Tribes of the North-West Frontier: British Records, 1836–1960 presents documentary evidence of British interests in the North-West Frontier of the British Indian Empire, as this was understood in the mid-nineteenth century. The region in question now comprises the western frontier of Pakistan. This collection brings together a wide range of official British documents spanning the period 1836–1960, including telegrams, letters, and memoranda authored by various historical figures both famous and obscure, all of which serve to present a primary record of developments along the North-West Frontier from the earliest days of control by the British East India Company to border disputes between the newly formed government of Pakistan and the Kingdom of Afghanistan in the 1950s and early 1960s.
The region stretching from the Pamir Mountains in the north to the Malik Siah Mountains in the south is the ancestral homeland of numerous Pashtun tribes, and the history of the North-West Frontier in many ways documents the history of these tribes, as their actions have alternately hindered and helped attempts by major powers to exert influence in the area throughout the centuries.
The texts which comprise Tribes of the North-West Frontier: British Records, 1836–1960 are all official British government documents drawn from British archives and therefore provide an exclusively British perspective on the history of the North-West Frontier. The earliest of the presented items date from just before the start of the First Anglo-Afghan War in 1839, which arose out of British concerns over instability in the region, as well as fears of a possible Russian invasion from the north.

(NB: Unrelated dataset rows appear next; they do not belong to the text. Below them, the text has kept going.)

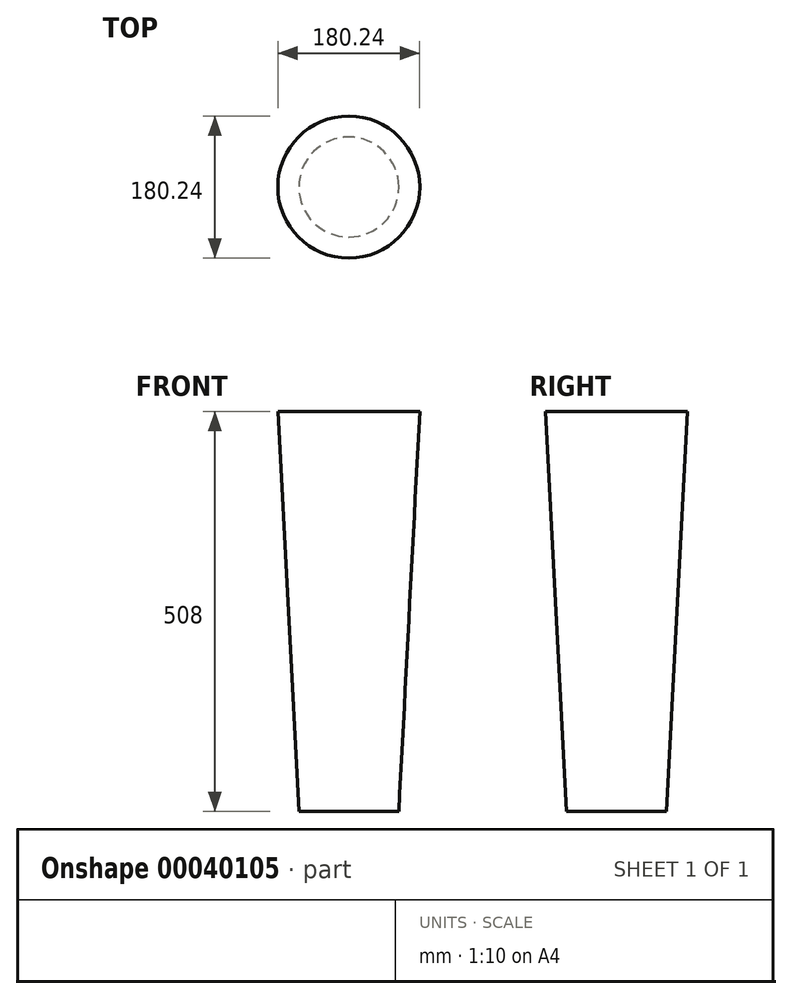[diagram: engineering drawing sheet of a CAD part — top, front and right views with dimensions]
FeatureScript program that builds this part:
annotation { "Feature Type Name" : "Feature", "Feature Type Description" : "" }
export const myFeature = defineFeature(function(context is Context, id is Id, definition is map)
    precondition{}
    {
        {
            var Q0;
            Q0=qCreatedBy(makeId("Top.planeOp"),FACE);
            var sketch = newSketch(context, id + "F0", { "sketchPlane" : qUnion([Q0])});
            skCircle(sketch, "E0", {"center": v(0, 0) * mm, "radius": 63.5 * mm});
            skSolve(sketch);
        }
        {
            var Q0;
            Q0=makeQuery(id+"F0.imprint","IMPRINT",FACE,{"disambiguationData":[TD([[makeQuery(id+"F0.imprint","IMPRINT",EDGE,{"derivedFrom":sQuery(id+"F0.wireOp",EDGE,"E0")}),1.0]])]});
            extrude(context, id + "F1", {"entities" : qUnion([Q0]), "depth" : 508 * mm, "hasDraft" : true, "draftAngle" : 3 * degree});
        }
    });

The remainder of the collection deals primarily with events of the later nineteenth century and the early twentieth century, including major conflicts such as the Second and Third Anglo-Afghan Wars, as well as more obscure incidents such as the frequent raids and counterraids by British forces and Pashtun tribesmen across the Durand Line. The most recent documents date to the 1960s, after the establishment of the independent states of India and Pakistan, and chiefly comprise British reports and observations on border disputes and negotiations between Pakistan and the Kingdom of Afghanistan.
Each document in this collection is richly tagged, full-text searchable, and dynamically discoverable. Users can browse by people, places, and topics (as identified by the collection’s editors), as well as document types (e.g., despatch, map, telegram, letter, etc.). Each object is also georeferenced in a map view, both by geographic origin of the document and by locations associated with items in the collection.